Increase in health-based violations result from rule changes and reporting issues

FRANKFORT, Ky. (June 30, 2015) – Data from Kentucky’s 446 public water systems shows they consistently produce excellent quality water and are nearly always in compliance with the Safe Drinking Water requirements, according to the Kentucky annual
Drinking Water Report. The report summarizes the compliance data and status of public water system compliance monitoring results.

The Safe Drinking Water Act rules require Kentucky’s public water systems to regularly test produced water for more than 100 contaminants such as bacteria, nitrates and other chemicals. The Kentucky Division of Water (DOW) reviews the results and issues the report. A water system that exceeds the standards for a contaminant is required to take corrective action and notify its customers.

“This report illustrates that Kentucky public water systems, which serve more than Public Water System Trends95 percent of Kentuckians, reliably provide high-quality drinking water to citizens,” said Pete Goodmann, director of DOW. “Given all the challenges faced by public water systems, this record of compliance is admirable. In those few circumstances where we identify issues of concern, the division works with the public water system to address these concerns appropriately.”

The annual report is required by the federal Safe Drinking Water Act and lists Kentucky’s 446 public water systems and all notices of violation issued in the previous calendar year.  Most of the violations recorded are administrative violations regarding issues with monitoring and reporting. Kentucky’s public water systems continue to show improvement in this area with monitoring and reporting violations decreasing more than 250 violations per year over the past two years.

The annual drinking water reports had shown a progressive decrease in the number of health-based violations over the past several years. However, as anticipated, the number of health-based violations at public water systems increased in 2014, with the implementation of new Safe Drinking Water Act requirements for some public water systems.

Health-based violations increased from 52 violations in 2013, to 115 violations in 2014. These 115 health-based violations constitute only 0.14 percent of more than 82,000 test results evaluated each year.

The increase of health-based violations is attributed to the implementation of the “Stage 2 Disinfection Byproduct Rule,” a new rule from the federal government.
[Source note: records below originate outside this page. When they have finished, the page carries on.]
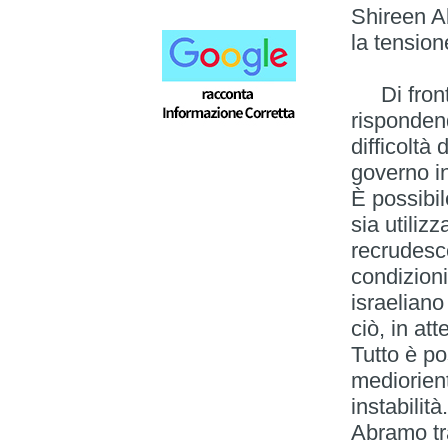
Shireen A
la tensio
Di fronte 
risponden
difficoltà
governo i
È possibil
sia utiliz
recrudesce
condizioni
israeliano 
ciò, in at
Tutto è po
mediorien
instabilit
Abramo tra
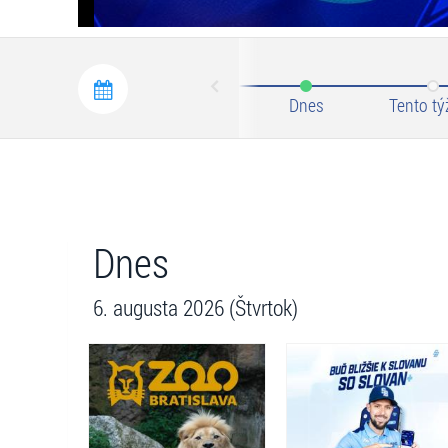
Prev
Dnes
Tento tý
Dnes
6. augusta 2026 (Štvrtok)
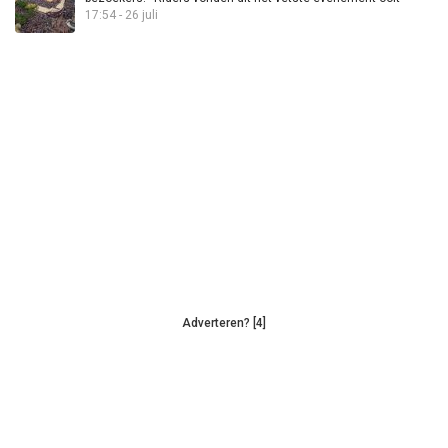
17:54 - 26 juli
Adverteren? [4]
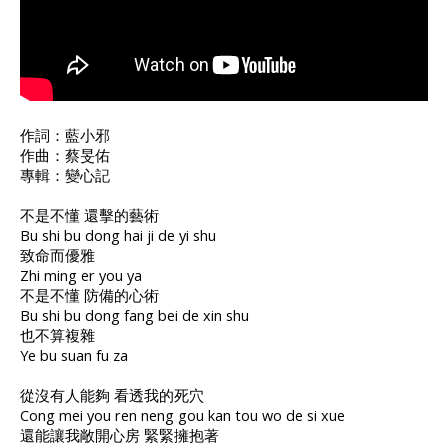
作詞：藍小邪
作曲：蔡旻佑
專輯：變心記
不是不懂 還擊的藝術
Bu shi bu dong hai ji de yi shu
致命而優雅
Zhi ming er you ya
不是不懂 防備的心術
Bu shi bu dong fang bei de xin shu
也不算複雜
Ye bu suan fu za
從沒有人能夠 看透我的死穴
Cong mei you ren neng gou kan tou wo de si xue
還能讓我敞開心房 緊緊擁抱著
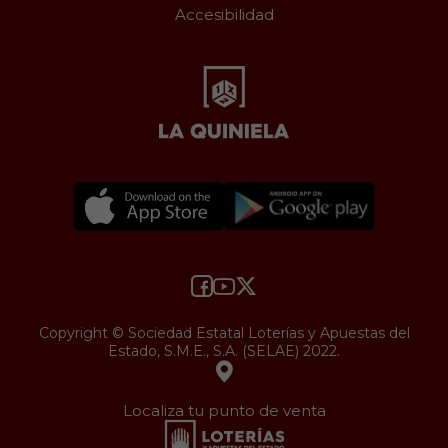
Accesibilidad
Copyright © Sociedad Estatal Loterías y Apuestas del
Estado, S.M.E., S.A. (SELAE) 2022.
Localiza tu punto de venta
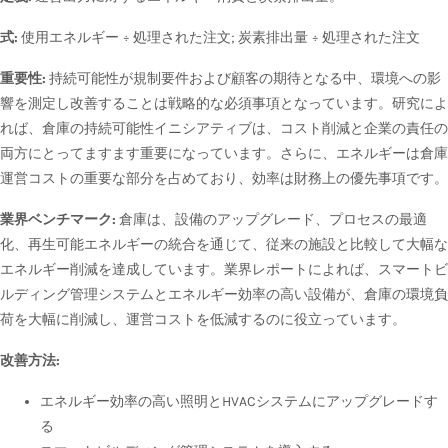
式:
使用エネルギー ÷ 処理された注文; 炭素排出量 ÷ 処理された注文
重要性:
持続可能性が規制要件および顧客の期待となる中、環境への影
響を測定し改善することは戦略的な必須事項となっています。研究によ
れば、倉庫の持続可能性イニシアティブは、コスト削減と企業の責任の
両方にとってますます重要になっています。さらに、エネルギーは倉庫
運営コストの重要な部分を占めており、効率は財務上の優先事項です。
業界ベンチマーク:
倉庫は、設備のアップグレード、プロセスの最適
化、再生可能エネルギーの統合を通じて、従来の施設と比較して大幅な
エネルギー削減を達成しています。業界レポートによれば、スマートビ
ルディング管理システムとエネルギー効率の高い設備が、倉庫の環境負
荷を大幅に削減し、運営コストを低減するのに役立っています。
改善方法:
エネルギー効率の高い照明とHVACシステムにアップグレードす
る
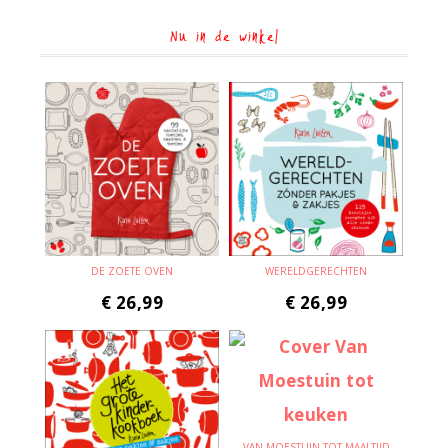
Nu in de winkel
DE ZOETE OVEN
WERELDGERECHTEN
€
26,99
€
26,99
VAN MOESTUIN TOT MAALTIJD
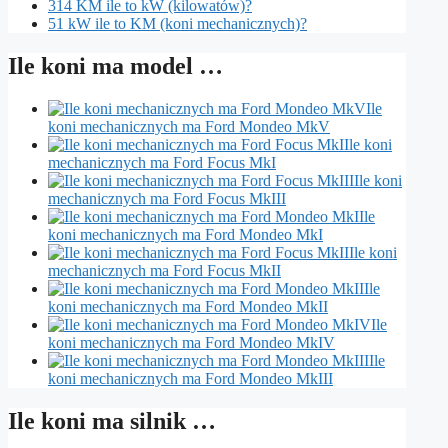
314 KM ile to kW (kilowatów)?
51 kW ile to KM (koni mechanicznych)?
Ile koni ma model …
Ile
koni mechanicznych ma Ford Mondeo MkV
Ile koni
mechanicznych ma Ford Focus MkI
Ile koni
mechanicznych ma Ford Focus MkIII
Ile
koni mechanicznych ma Ford Mondeo MkI
Ile koni
mechanicznych ma Ford Focus MkII
Ile
koni mechanicznych ma Ford Mondeo MkII
Ile
koni mechanicznych ma Ford Mondeo MkIV
Ile
koni mechanicznych ma Ford Mondeo MkIII
Ile koni ma silnik …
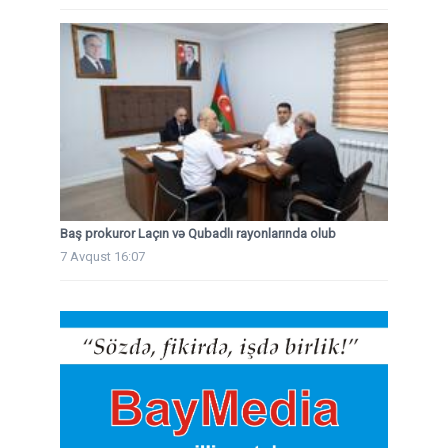
Baş prokuror Laçın və Qubadlı rayonlarında olub
7 Avqust 16:07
Disinfection byproducts (DPBs) are a class of contaminants that result from the interaction of disinfection chemicals such as chlorine with other chemicals in the water.

The new federal rule requires public water systems that purchase water from another public water system and redistribute that water to their customers (purchaser systems) to monitor for and meet new standards, including standards for DPBs, from which they were previously exempt. Several water systems experienced an increase in health-based violations because of the implementation of these more stringent standards. The increase in health-based violations is not reflective of a change in water quality.

“Once a Notice of Violation is issued, the water systems adjust their treatment and distribution processes and most supplies return to compliance with the standards,” said Brian Chitti, supervisor of the DOW Compliance and Technical Assistance Section. “The division takes seriously the requirement of public water systems to submit timely and accurate monitoring reports. This is also reflected in the number of administrative violations issued in 2014.”